WHAT YOU WILL DO >> Extend the forum thread about Clive Palmer's plan to build Titanic II, starting after its last comment.

EXCERPT PROVIDED: Begin

Australian billionaire Clive Palmer to build Titanic II - jordhy
http://www.bbc.co.uk/news/world-asia-17890754
======
hartror
Just a bit of a warning from an Australian, Clive Palmer is known locally as a
bit of a looney. His latest amusing embarrassment was claiming that green
groups in Australia were being funded by the CIA through the Rockefeller
Foundation with the aim of undermining Australia's mining industry (no pun
intended)[1].

These sorts of headline grabbing announcements are par for the course for this
guy so factor that into any excitement you may have over the project.
Especially as they only appear to be in the planning stage right now.

[1] [http://www.abc.net.au/news/2012-03-20/palmer-says-green-
grou...](http://www.abc.net.au/news/2012-03-20/palmer-says-green-groups-
funded-by-cia/3901920)

------
jlawer
The US has billionaires like Warren Buffet, Bill Gates and such who are trying
to cure disease. While aussie fat cats are too busy playing politics trying to
be the big fish in a little pond, and those that don't stay in the "little
pond" wreck more havoc (Murdoch).

Seriously... when can we have a likeable rich guy like a Branson. Instead of
those like Skase, Bond and Rivken.

EXCERPT PROVIDED: End
STUDY MATERIAL: Begin

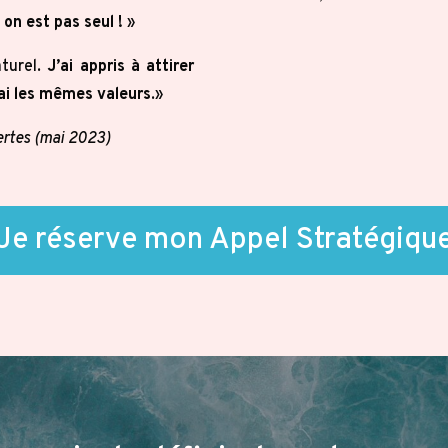
à on est pas seul !
»
turel.
J’ai appris à attirer
’ai les mêmes valeurs
.»
ertes (mai 2023)
Je réserve mon Appel Stratégiqu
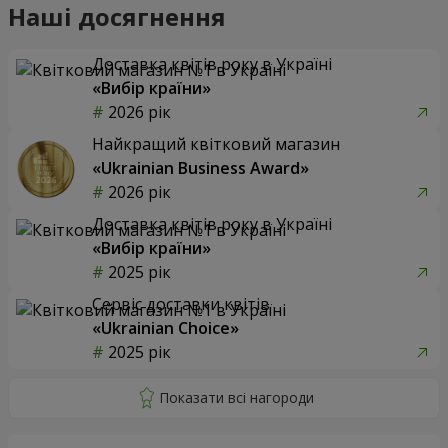
Наші досягнення
Доставка квітів року в Україні
«Вибір країни»
2026 рік
Найкращий квітковий магазин
«Ukrainian Business Award»
2026 рік
Доставка квітів року в Україні
«Вибір країни»
2025 рік
Сервіс доставки квітів
«Ukrainian Choice»
2025 рік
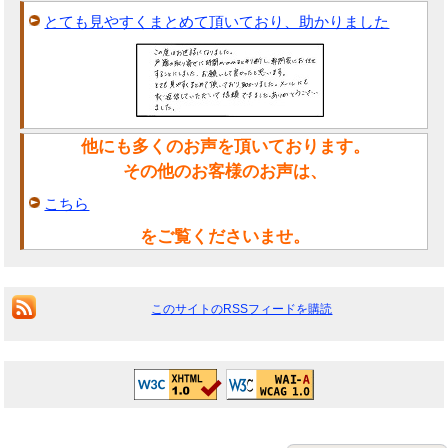
とても見やすくまとめて頂いており、助かりました
他にも多くのお声を頂いております。
その他のお客様のお声は、
こちら
をご覧くださいませ。
このサイトのRSSフィードを購読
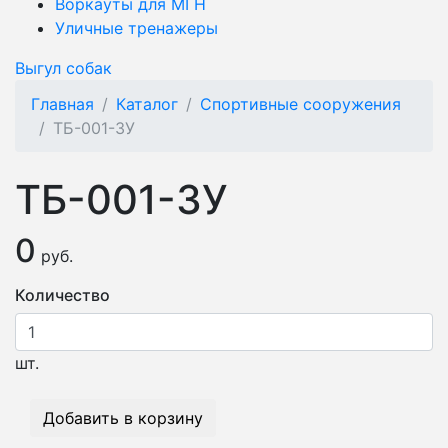
Воркауты для МГН
Уличные тренажеры
Выгул собак
Главная
Каталог
Спортивные сооружения
ТБ-001-3У
ТБ-001-3У
0
руб.
Количество
шт.
Добавить в корзину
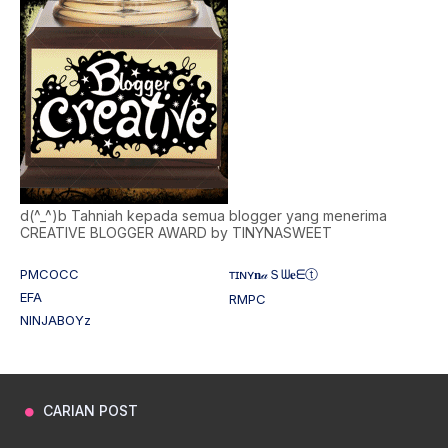
d(^_^)b Tahniah kepada semua blogger yang menerima
CREATIVE BLOGGER AWARD by TINYNASWEET
PMCOCC
ᴛɪɴʏ𝐧𝒶Ｓᗯ𝐞ᗴⓣ
EFA
RMPC
NINJABOYz
CARIAN POST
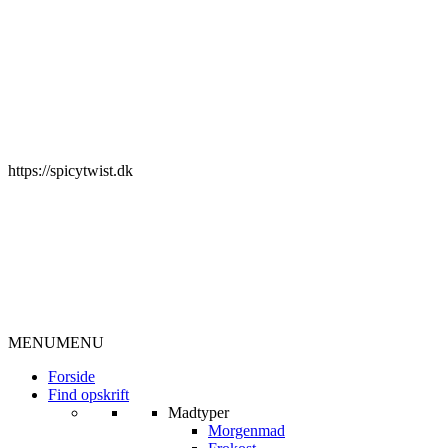
https://spicytwist.dk
MENU
MENU
Forside
Find opskrift
Madtyper
Morgenmad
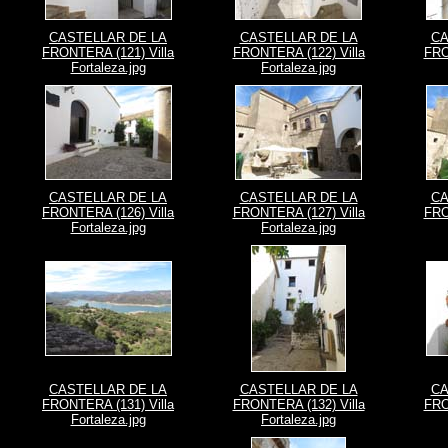
CASTELLAR DE LA
CASTELLAR DE LA
CA
FRONTERA (121) Villa
FRONTERA (122) Villa
FRO
Fortaleza.jpg
Fortaleza.jpg
CASTELLAR DE LA
CASTELLAR DE LA
CA
FRONTERA (126) Villa
FRONTERA (127) Villa
FRO
Fortaleza.jpg
Fortaleza.jpg
CASTELLAR DE LA
CASTELLAR DE LA
CA
FRONTERA (131) Villa
FRONTERA (132) Villa
FRO
Fortaleza.jpg
Fortaleza.jpg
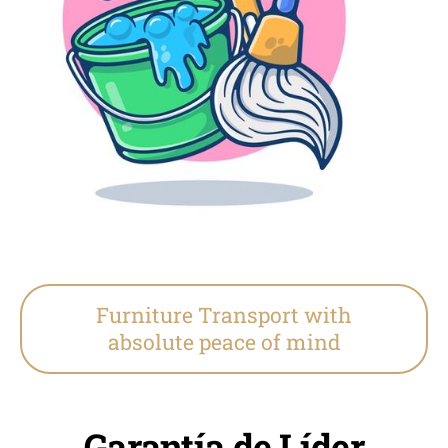
Furniture Transport with
absolute peace of mind
Garantía de Líder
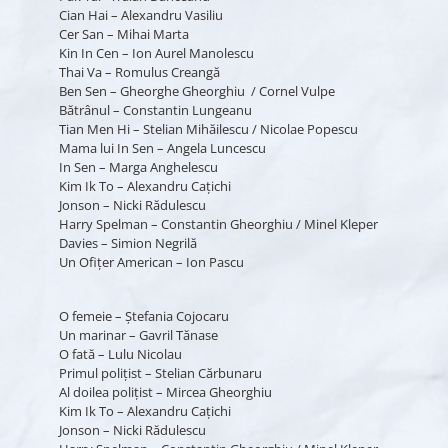
Cian Hai – Alexandru Vasiliu
Cer San – Mihai Marta
Kin In Cen – Ion Aurel Manolescu
Thai Va – Romulus Creangă
Ben Sen – Gheorghe Gheorghiu / Cornel Vulpe
Bătrânul – Constantin Lungeanu
Tian Men Hi – Stelian Mihăilescu / Nicolae Popescu
Mama lui In Sen – Angela Luncescu
In Sen – Marga Anghelescu
Kim Ik To – Alexandru Caţichi
Jonson – Nicki Rădulescu
Harry Spelman – Constantin Gheorghiu / Minel Kleper
Davies – Simion Negrilă
Un Ofiţer American – Ion Pascu
O femeie – Ştefania Cojocaru
Un marinar – Gavril Tănase
O fată – Lulu Nicolau
Primul poliţist – Stelian Cărbunaru
Al doilea poliţist – Mircea Gheorghiu
Kim Ik To – Alexandru Caţichi
Jonson – Nicki Rădulescu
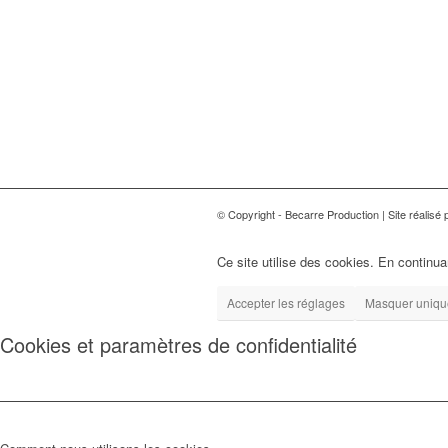
© Copyright - Becarre Production | Site réalisé p
Ce site utilise des cookies. En continuan
Accepter les réglages
Masquer unique
Cookies et paramètres de confidentialité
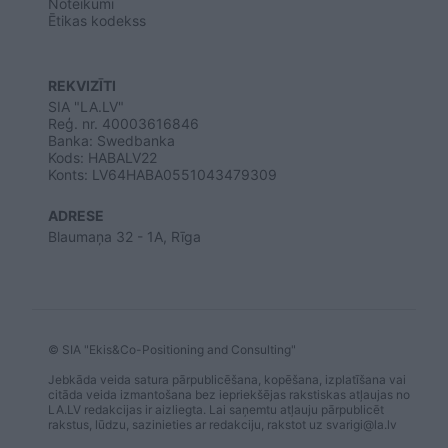
Noteikumi
Ētikas kodekss
REKVIZĪTI
SIA "LA.LV"
Reģ. nr. 40003616846
Banka: Swedbanka
Kods: HABALV22
Konts: LV64HABA0551043479309
ADRESE
Blaumaņa 32 - 1A, Rīga
© SIA "Ekis&Co-Positioning and Consulting"
Jebkāda veida satura pārpublicēšana, kopēšana, izplatīšana vai
citāda veida izmantošana bez iepriekšējas rakstiskas atļaujas no
LA.LV redakcijas ir aizliegta. Lai saņemtu atļauju pārpublicēt
rakstus, lūdzu, sazinieties ar redakciju, rakstot uz
svarigi@la.lv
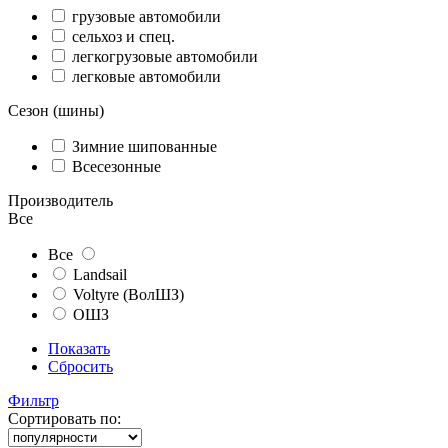
грузовые автомобили
сельхоз и спец.
легкогрузовые автомобили
легковые автомобили
Сезон (шины)
Зимние шипованные
Всесезонные
Производитель
Все
Все
Landsail
Voltyre (ВолШЗ)
ОШЗ
Показать
Сбросить
Фильтр
Сортировать по:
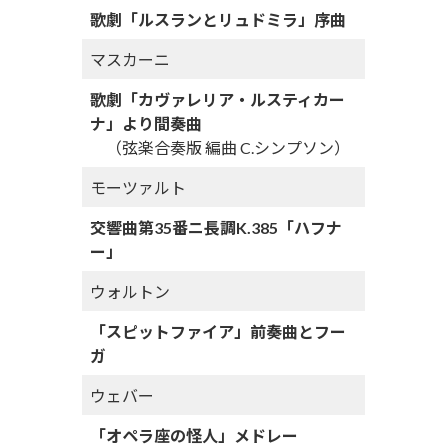
歌劇「ルスランとリュドミラ」序曲
マスカーニ
歌劇「カヴァレリア・ルスティカー
ナ」より間奏曲
（弦楽合奏版 編曲 C.シンプソン）
モーツァルト
交響曲第35番ニ長調K.385「ハフナ
ー」
ウォルトン
「スピットファイア」前奏曲とフー
ガ
ウェバー
「オペラ座の怪人」メドレー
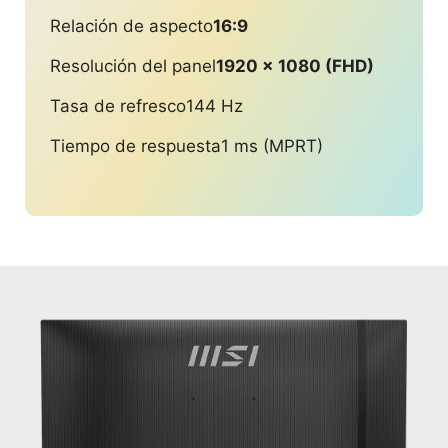
Relación de aspecto
16:9
Resolución del panel
1920 x 1080 (FHD)
Tasa de refresco
144 Hz
Tiempo de respuesta
1 ms (MPRT)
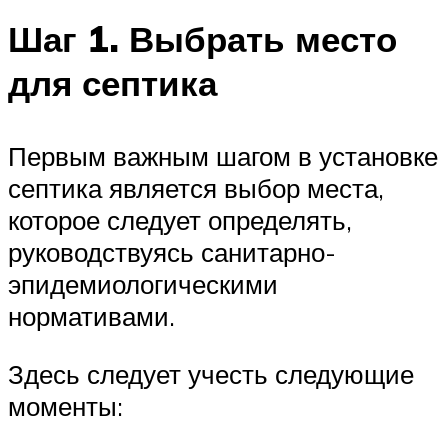
Шаг 1. Выбрать место
для септика
Первым важным шагом в установке
септика является выбор места,
которое следует определять,
руководствуясь санитарно-
эпидемиологическими
нормативами.
Здесь следует учесть следующие
моменты:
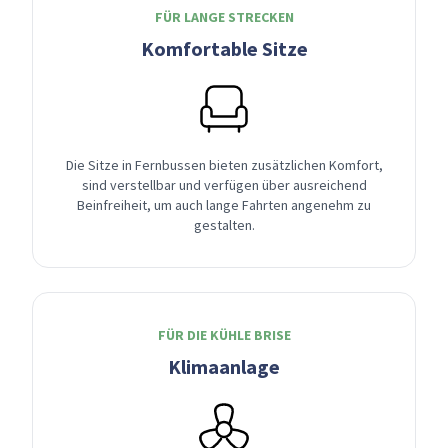
FÜR LANGE STRECKEN
Komfortable Sitze
Die Sitze in Fernbussen bieten zusätzlichen Komfort,
sind verstellbar und verfügen über ausreichend
Beinfreiheit, um auch lange Fahrten angenehm zu
gestalten.
FÜR DIE KÜHLE BRISE
Klimaanlage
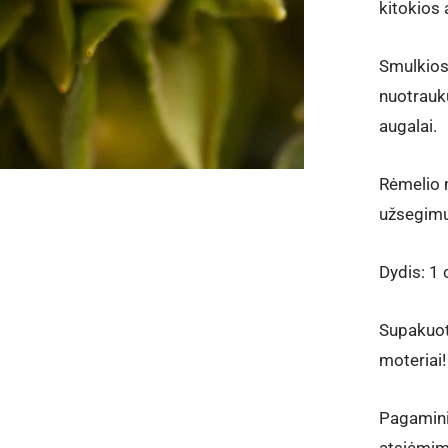
kitokios 
Smulkios
nuotraukų
augalai.
Rėmelio 
užsegimu
Dydis: 1
Supakuota
moteriai!
Pagamini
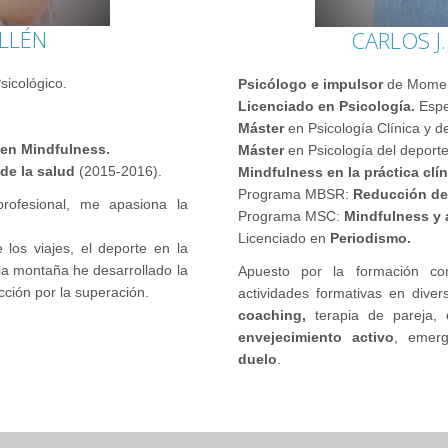
LLÉN
CARLOS J
icológico.
Psicólogo e impulsor
de Moment
Licenciado en Psicología.
Espe
Máster
en Psicología Clínica y d
en Mindfulness.
Máster
en Psicología del deporte
de la salud
(2015-2016).
Mindfulness en la práctica clín
Programa MBSR:
Reducción de
rofesional, me apasiona la
Programa MSC:
Mindfulness y
Licenciado en
Periodismo.
los viajes, el deporte en la
 la montaña he desarrollado la
Apuesto por la formación co
acción por la superación.
actividades formativas en dive
coaching,
terapia de pareja,
envejecimiento activo
, emerg
duelo
.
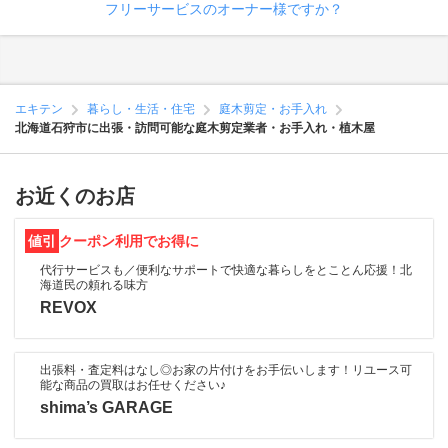
フリーサービスのオーナー様ですか？
エキテン
暮らし・生活・住宅
庭木剪定・お手入れ
北海道石狩市に出張・訪問可能な庭木剪定業者・お手入れ・植木屋
お近くのお店
値引
クーポン利用でお得に
代行サービスも／便利なサポートで快適な暮らしをとことん応援！北
海道民の頼れる味方
REVOX
出張料・査定料はなし◎お家の片付けをお手伝いします！リユース可
能な商品の買取はお任せください♪
shima’s GARAGE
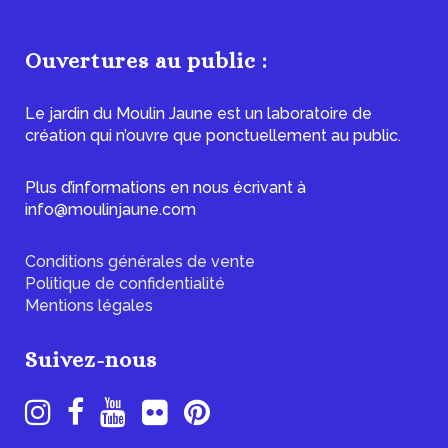
Ouvertures au public :
Le jardin du Moulin Jaune est un laboratoire de
création qui n’ouvre que ponctuellement au public.
Plus d’informations en nous écrivant à
info@moulinjaune.com
Conditions générales de vente
Politique de confidentialité
Mentions légales
Suivez-nous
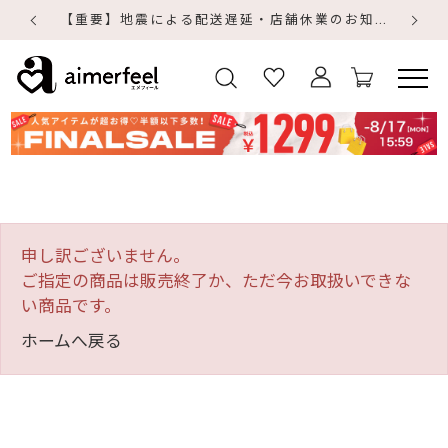
【重要】地震による配送遅延・店舗休業のお知らせ
【
【
申し訳ございません。
ご指定の商品は販売終了か、ただ今お取扱いできな
い商品です。
ホームへ戻る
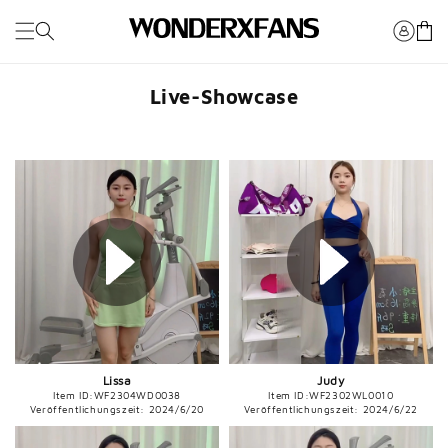
Überspringen
Sie zu
Wagen
Inhalten
Live-Showcase
Lissa
Judy
Item ID:
WF2304WD0038
Item ID:
WF2302WL0010
Veröffentlichungszeit: 2024/6/20
Veröffentlichungszeit: 2024/6/22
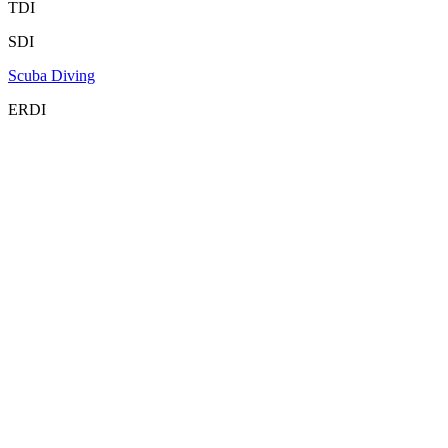
TDI
SDI
Scuba Diving
ERDI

STUDY MATERIAL: End

RESPONSE AREA >>
------
andrewfelix
He's not building anything. He's about to run against a high profile
politician in Australia and this is a desperate attempt to get some media
coverage.

In the past few months he's used all sorts of tactics to get media attention
including:

\- Threatening to create a new Australian football federation.

\- Accusing green groups of being part of a wide spread CIA backed conspiracy.

------
csf_ceo
Clive Palmer has _NO CREDIBILITY_. He has tried to 'float' his private company
at least three time and even the Hong Kong investors baulked.

He was declared a "National Living Treasure" through a popularity contest in
women magazine. In Australia, he is ubiquitous as Donald Trump in America.

He is as serious as Trump 2012.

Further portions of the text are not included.